The following member functions of change awaitable can be used to obtain the value which is changed for target port:
getNum()
- returns numeric (64 bits or less) value of the port monitored for a changegetHexStr()
- returns Hex string value of the port monitored for changegetBinStr()
- returns Bin string value of the port monitored for change
Returns an AwaitRead object with adjusted delay for co-routine event scheduling. This function creates an AwaitRead object, adjusting the provided delay according to the relevant time unit conversion factor and simulation time unit.
Params: delay — The delay in the specified time unit before the read operation is executed.
Returns: AwaitRead object configured with the adjusted delay.

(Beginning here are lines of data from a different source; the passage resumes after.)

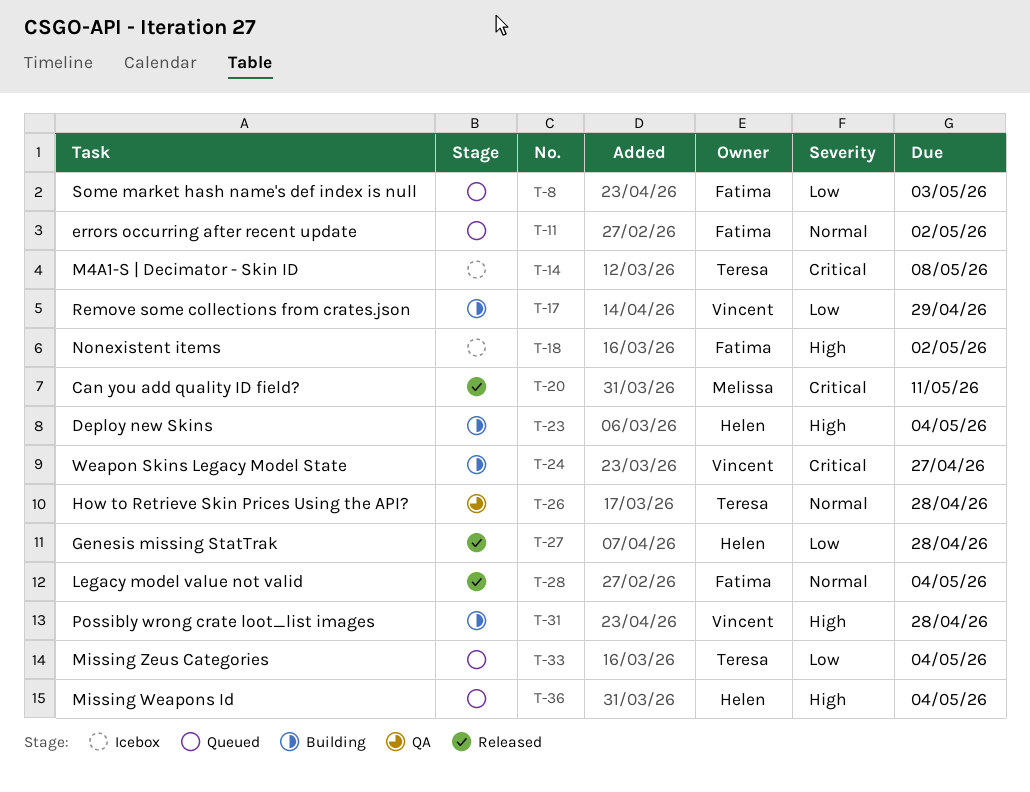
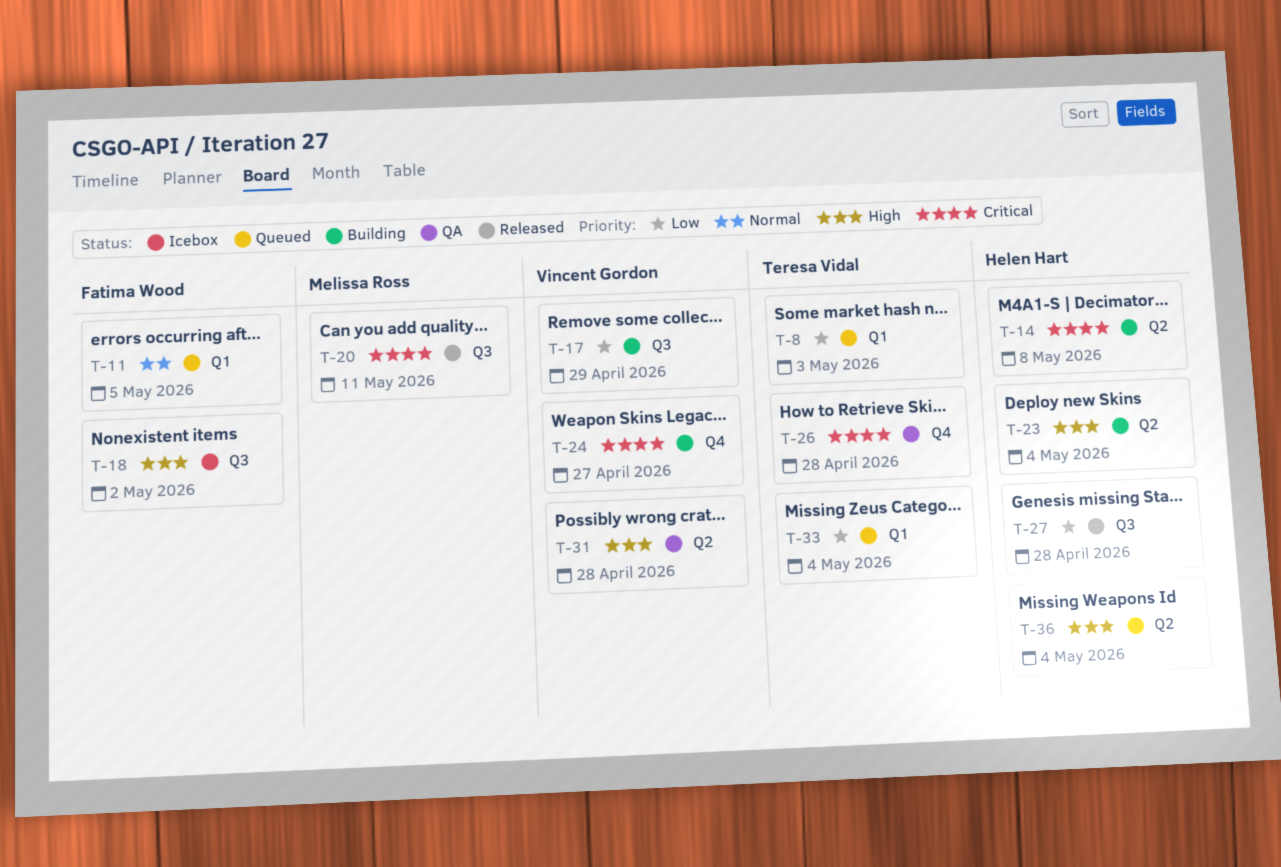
T-8, owner: Fatima Wood -> Teresa Vidal
T-11, due: May 2 -> May 5
T-14, status: Icebox -> Building
T-14, owner: Teresa Vidal -> Helen Hart
T-26, priority: Normal -> Critical
T-28: present -> none
T-31, status: Building -> QA

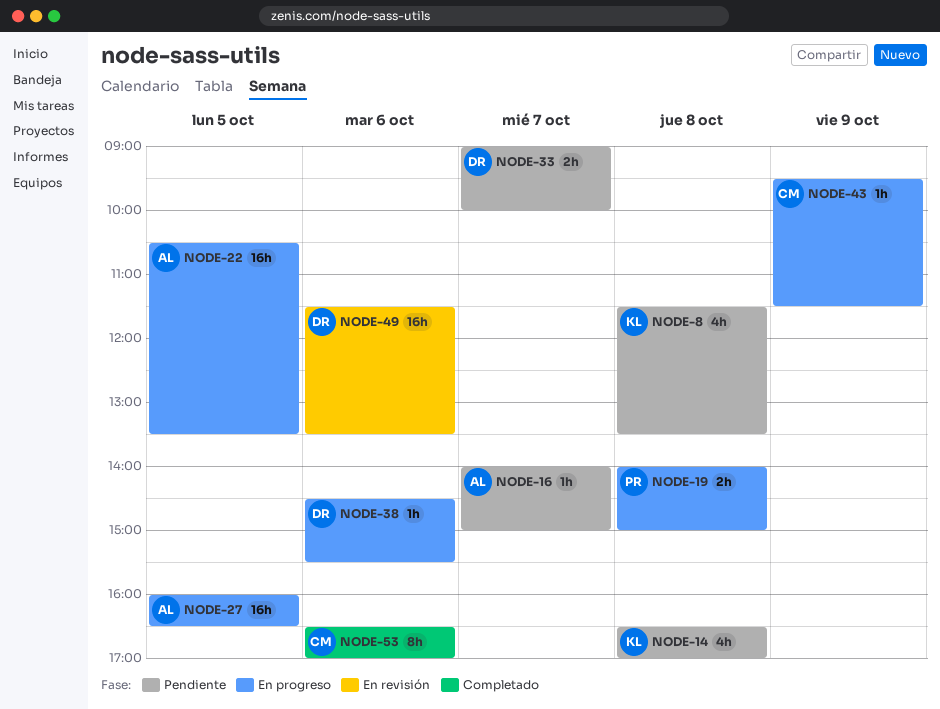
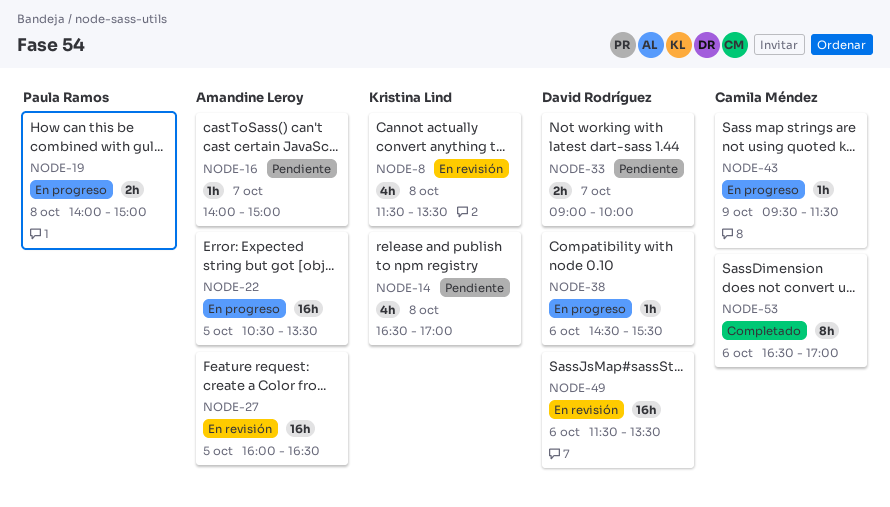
NODE-8, status: Pendiente -> En revisión
NODE-27, status: En progreso -> En revisión

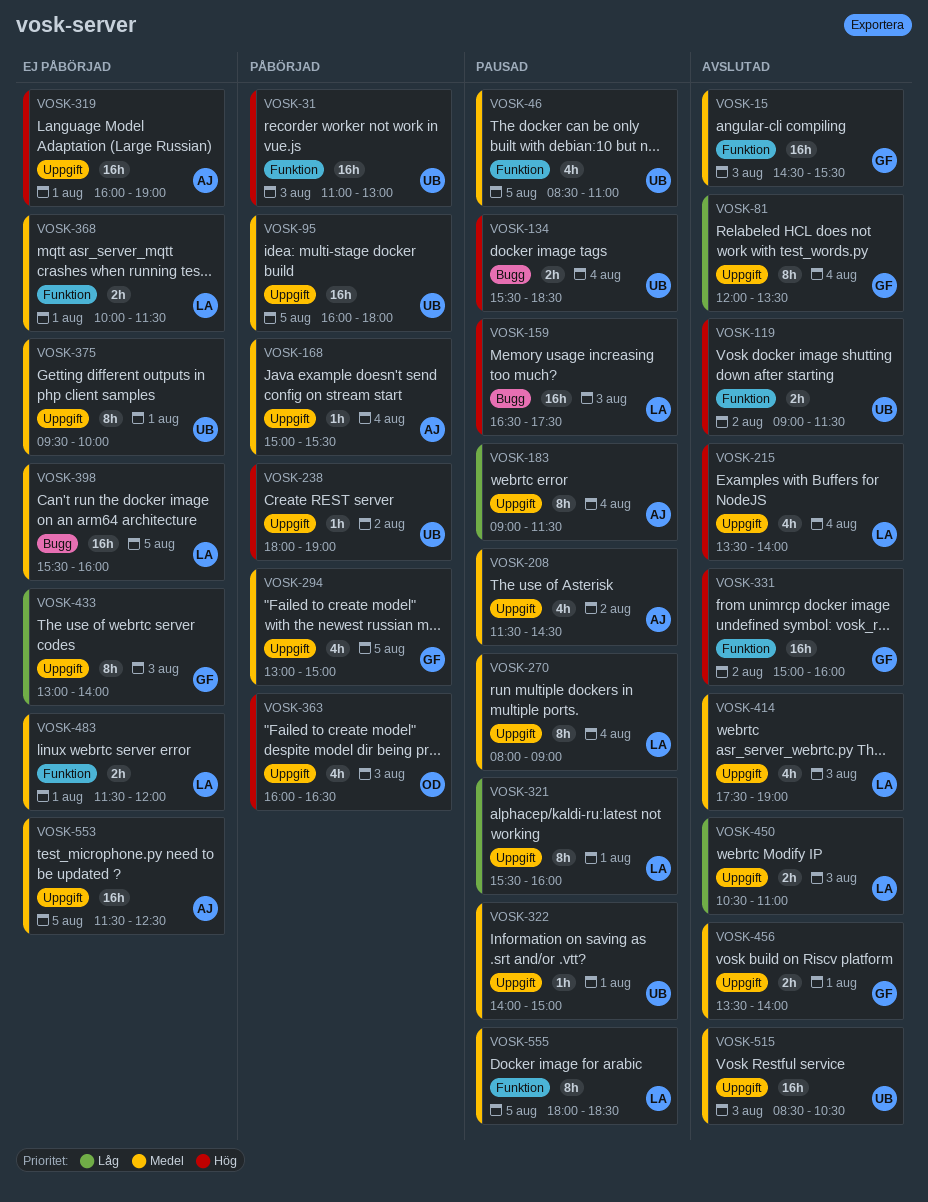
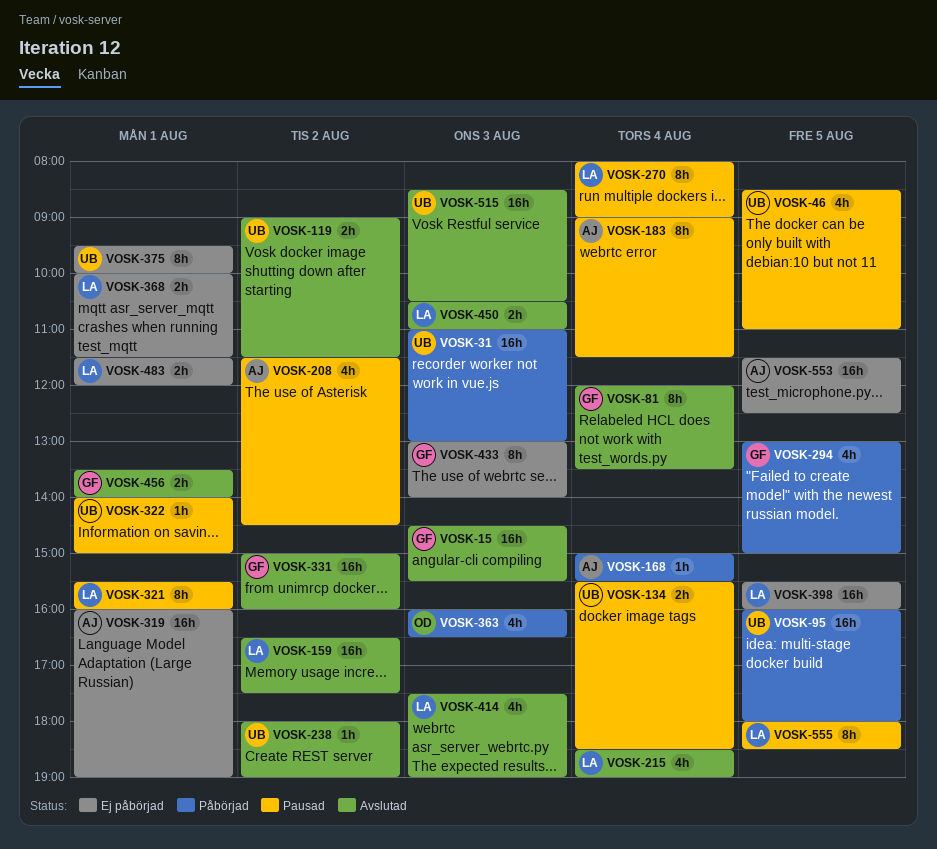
VOSK-159, status: Pausad -> Avslutad
VOSK-159, day: Aug 3 -> Aug 2
VOSK-215, begins: 13:30 -> 18:30
VOSK-215, ends: 14:00 -> 19:00
VOSK-238, status: Påbörjad -> Avslutad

The function used to obtain awaitable object of type read, and schedule read operations for ports of interest as shown below:
auto awRd = test.getCoRead(0);
awRd.read("c");
co_await awRd;
std::string value_hex = awRd.getHexStr("c"); // Expecting hex output
std::string value_bin = awRd.getBinStr("c"); // Binary output
printf("numeric value of 'c' is: %llx\n", awRd.getNum("c"));
printf("hex string is: %s\n", value_hex.c_str());
printf("bin string is: %s\n", value_bin.c_str());
After the awaitable object is ready, we add read operations to it and suspend coroutine with co_await
again. Once it is unblocked we can access the awRd
object and extract numeric or string values. Same member functions for read awaitable objects are available:
getNum()
- returns numeric (64 bits or less) value of the port monitored for a changegetHexStr()
- returns Hex string value of the port monitored for changegetBinStr()
- returns Bin string value of the port monitored for change
This is a fresh design of such an API, so if there are any bugs you encounter or stuck in the middle of the workflow for setting things up, create an issue and I can possibly help and guide on proper and effective usage of this tool.
The support for other simulators, as well as additional design flow related to FPGAs of various families might be added to templates soon.